* [Document extract]
• • • • • • •

The results of these studies with a focus on Germany and Bavaria were presented to a large selection of institutional experts and users of extreme rainfall return level data from the Bavarian Environmental Agency. For them, the KOSTRA dataset (as legal guideline) is the basis for applications and therefore the “benchmark”. However, KOSTRA is based on historical observation data between 1951 and 2010.
As has already been the case for floods (HF100) since 2004 in Bavaria (see L495-497 in the article), a climate change surcharge for heavy precipitation was discussed. From my perspective as a climate scientist, the results from the CRCM5-LE would be sufficient to recommend adaptive measures such as a climate change surcharge. However, local biases of the CRCM5-LE rainfall return levels have greatly reduced the acceptance of the results by the institutional users (which I have hinted at in L63-66).After this presentation and discussion, I asked myself whether currently available RCM simulations with higher resolution could lower the local biases in order to increase the acceptance of extreme rainfall return levels projections.
Therefore, the CRCM5 was chosen as the "climate model reference" and KOSTRA as the target to be simulated.
I hope that the description of this starting point provides a good understanding of the choice of data (KOSTRA) and model (CRCM5). I will mention this motivation more clearly and in more detail in the article.
Major comments:
1) In the conclusions the author clearly stated the uncertainties arising from different model setups regarding internal climate variability, parametrizations, and further assumptions. Saying so, why did you then choose different RCMs and not only a single one with similar setups, e.g., a COSMO-CLM version in the given (slightly different) resolutions? Furthermore, why did you use ERA-Interim and ERA5 as forcing data and not only the higher resolved and newer ERA5 data for all simulations?

• • • • • • •

* [Data shown]
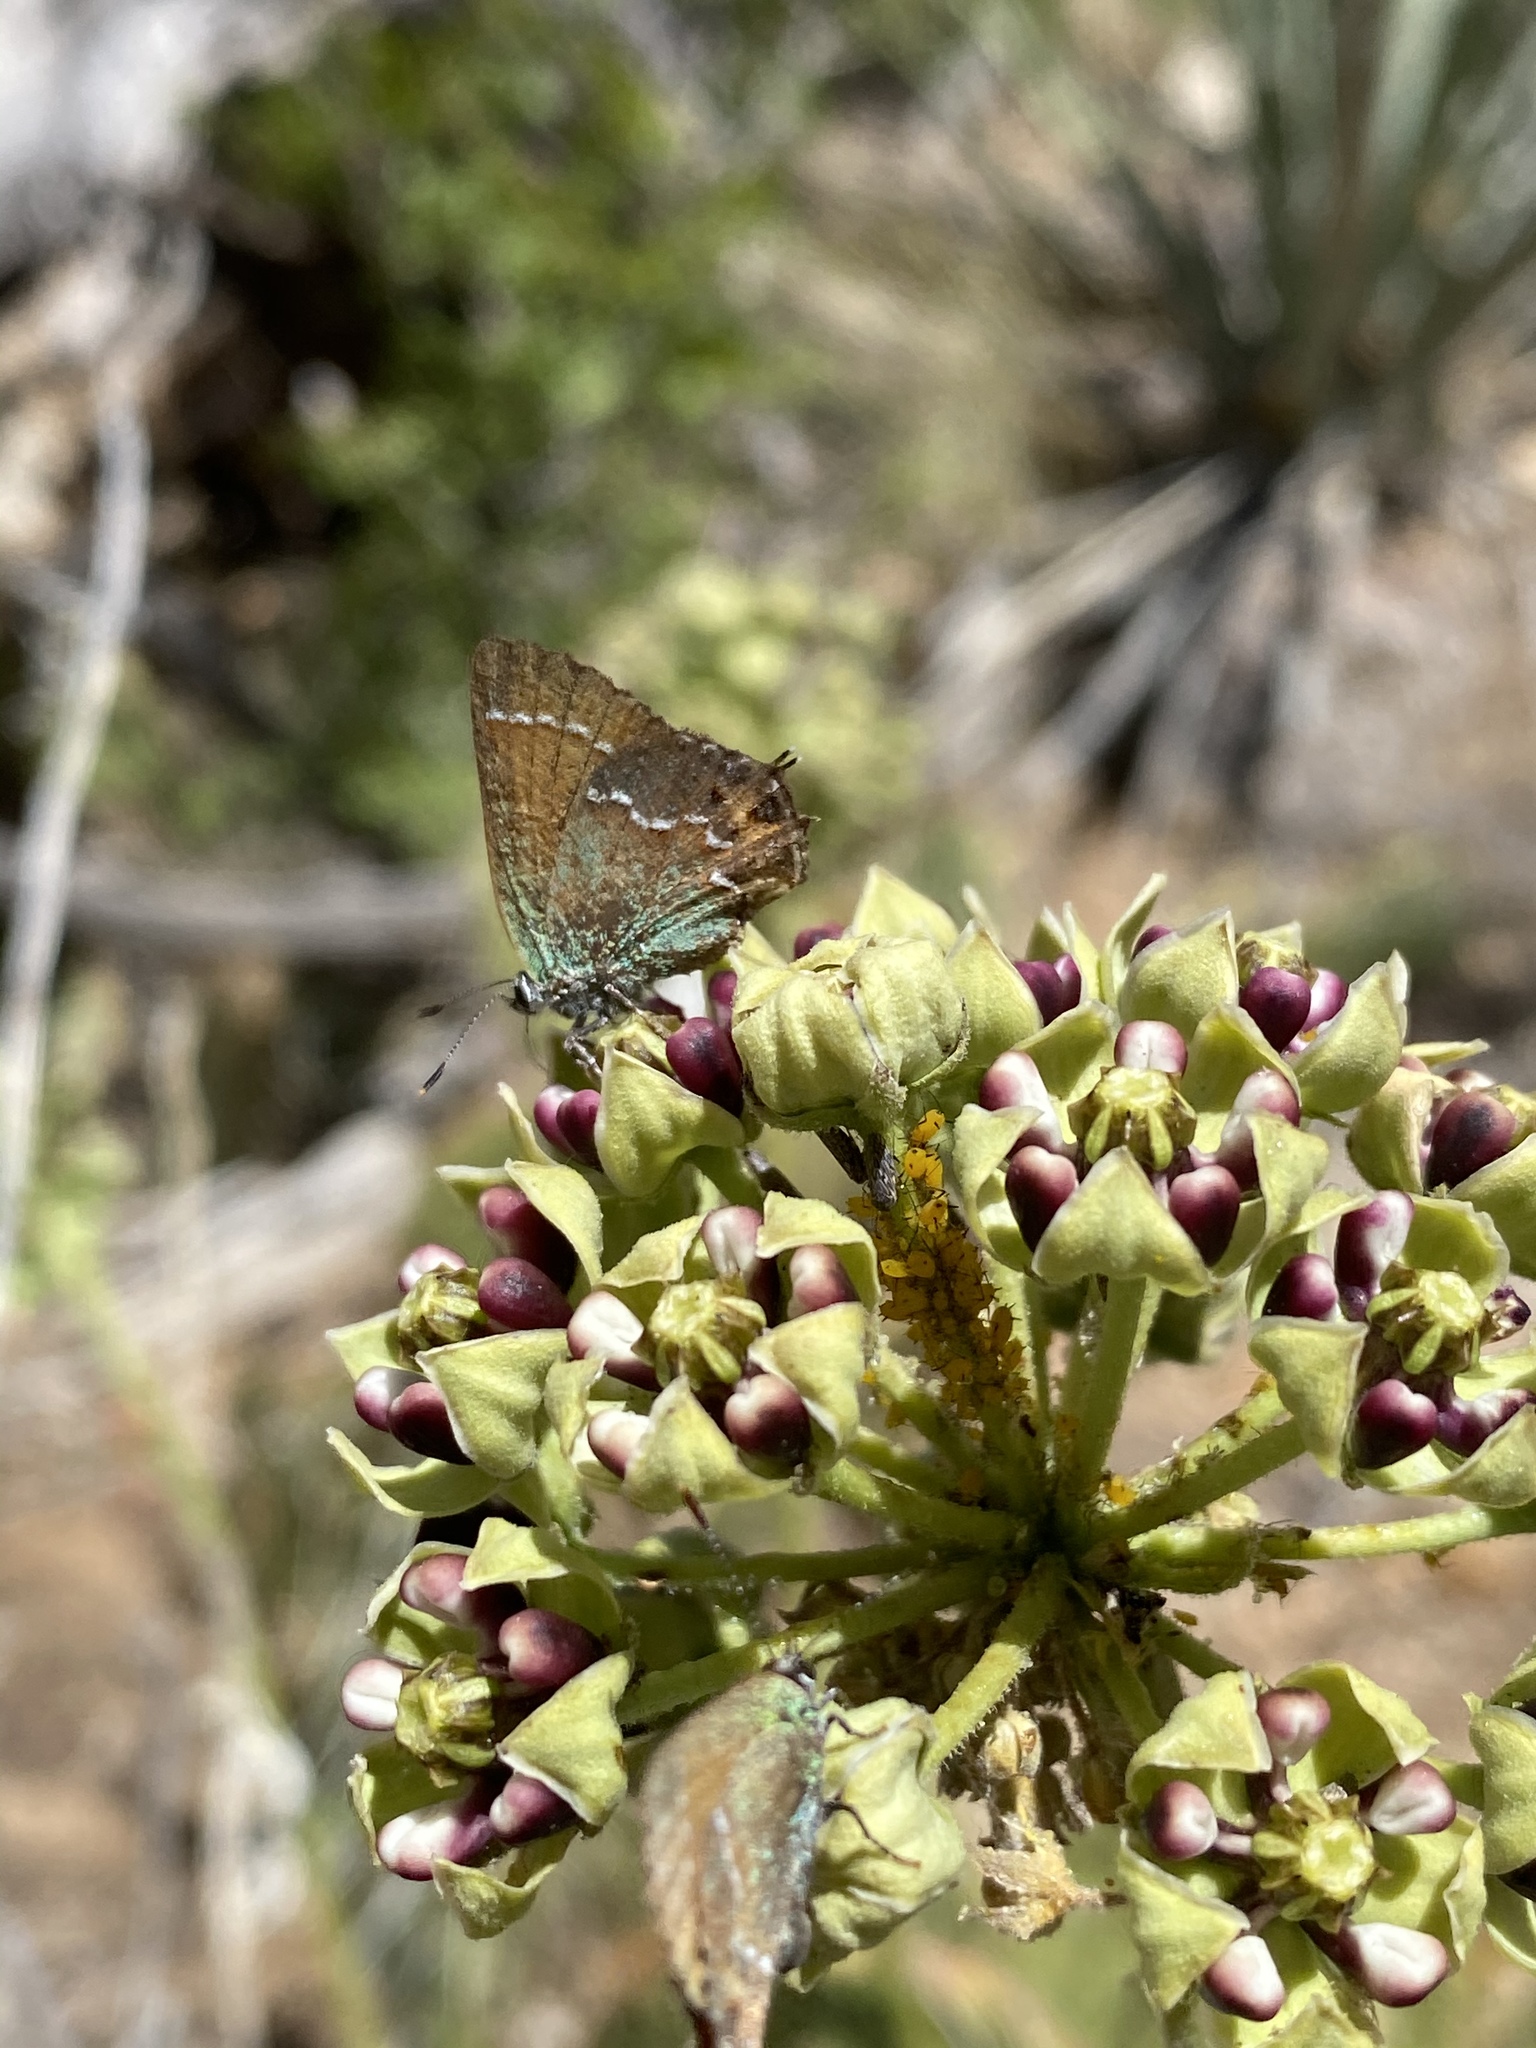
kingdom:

• • • • • • •

* [Work to do]
Using the text on extreme rainfall, please explain in one to three sentences why the KOSTRA dataset serves as the "benchmark" for the users from the Bavarian Environmental Agency. The material is separate from the text on extreme rainfall.

* [Correct result]
KOSTRA is the legal guideline for these users. It is therefore the basis for their applications, which makes it their benchmark.